Rent control proponents might look at those results and say it's evidence of their policy working. The purpose of the policy, after all, is to preserve affordable housing. And rent control wouldn't be causing property values to fall unless it was also constraining future rent increases.
The standard anti-rent control counterargument is that those reduced property values also discourage developers from building new housing and encourage landlords to sell off existing units to owner-occupiers. Incumbent tenants get lower rents but newcomers to the city have a harder time finding housing, period. And even those lower rents come at the expense of less well-maintained units.
Ahern and Giacoletti don't spend much time on these issues of housing supply and quality. Their paper finds a small but statistically insignificant drop-off in new housing permits after the passage of rent control in St. Paul.
Instead, they focus on which tenants actually reap the most benefits from constrained rent increases. To do this, they separate census blocks in St. Paul into four categories based on whether the median incomes of owners and renters were higher or lower than the city's median income.
They found that the largest declines in rent control-induced home values happened in census blocks where owners had lower incomes than the median homeowner, and renters had higher incomes than the median renter.
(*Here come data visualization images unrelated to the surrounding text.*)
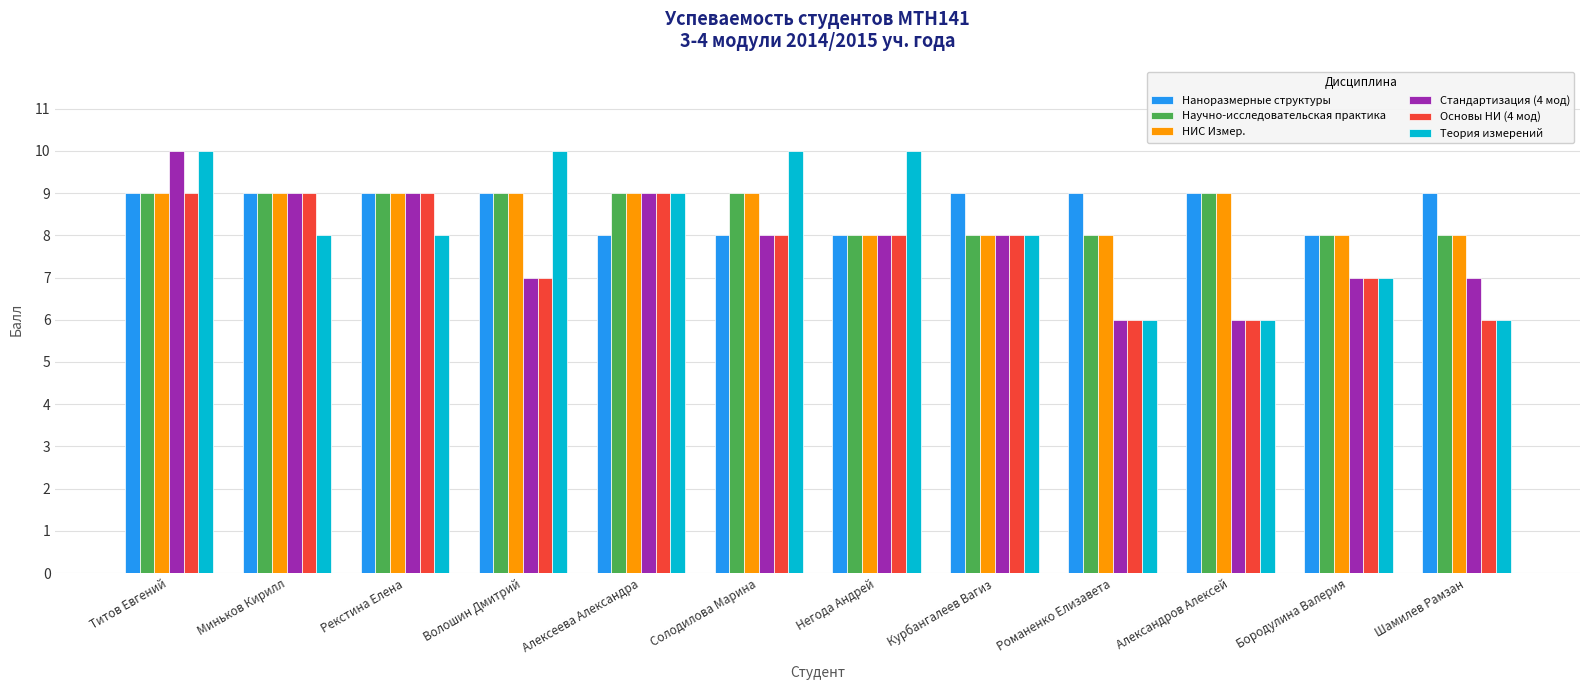

What is the difference between the maximum and minimum values in the Основы НИ (4 мод) series?

3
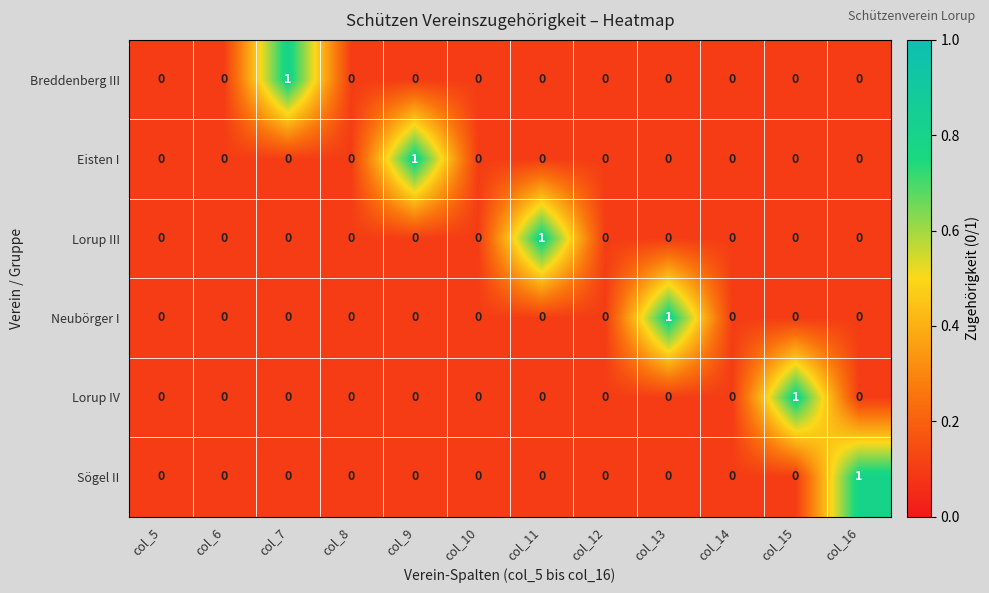

Which series changed the most between col_6 and col_13?

Neubörger I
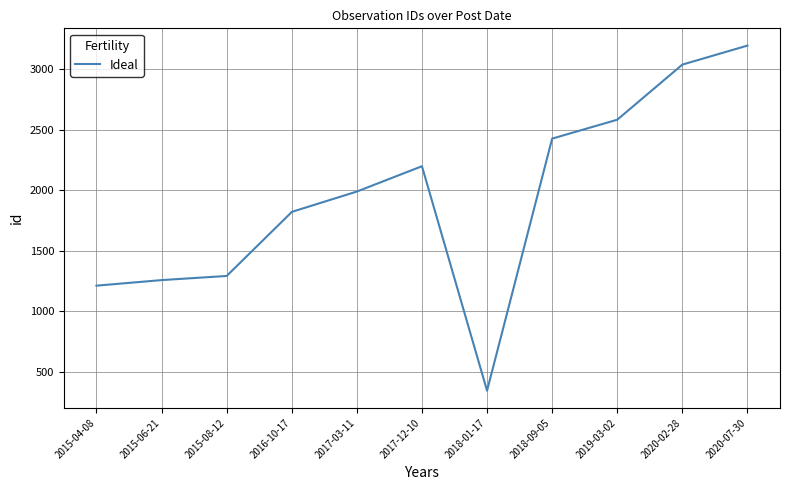

How many data points are less than 1990?

6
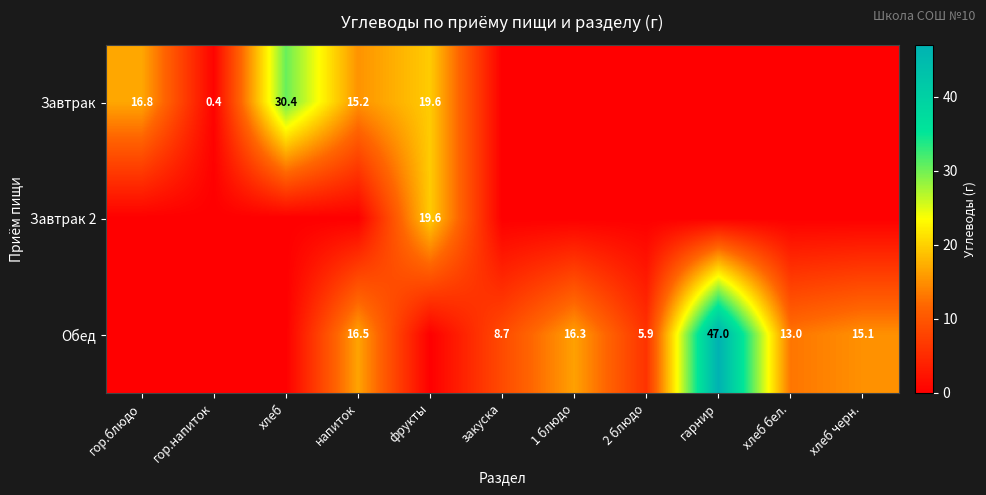

True or false: Обед has a value of 16.3 at 1 блюдо.

True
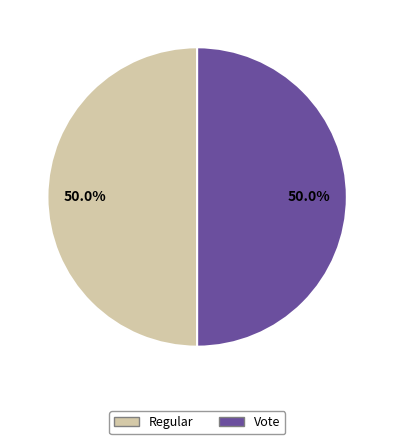

The Vote slice represents 36% of the pie. True or false?

False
In those blocks, home values declined 8.5 percent on average.
The next steepest declines happened in census blocks where both renter and homeowner incomes were higher than median renter and homeowner incomes. There, home values declined 4.3 percent.
Conversely, areas with wealthier owners and poorer renters saw property values decline by less than a percent.
Ahern and Giacoletti say this is evidence that rents are constrained most in neighborhoods where incomes are high across the board, or where renters' incomes outstrip owners' incomes.
"This implies that the impact of rent control is poorly targeted," they write. "The largest transfer of wealth is from relatively low income owners to relatively high income renters."
This is an early study of a policy whose details are still being hammered out, so the paper's findings are hardly definite. But the results do match the results of other rent control policies around the country.
A comprehensive 2019 analysis of rent stabilization in New York City by The Wall Street Journal similarly found that well-off tenants were receiving the biggest discounts on rent. That same year, the New York legislature amended rent stabilization to make it harder for landlords to raise rents. The result, just like in St. Paul, was a steep fall in the value of rent-regulated properties.
A February survey conducted by the National Multifamily Housing Coalition similarly found that real estate investors were less likely to invest in markets with rent control.
The poorly targeted benefits of rent control are one reason why the policy has developed such a bad reputation. Policy wonks are more liable to advocate for rent vouchers or cash assistance for the poor instead.
Many libertarians might not support that kind of tax-and-spend redistribution. Unlike rent control, at least that redistribution is more likely to flow from rich to poor.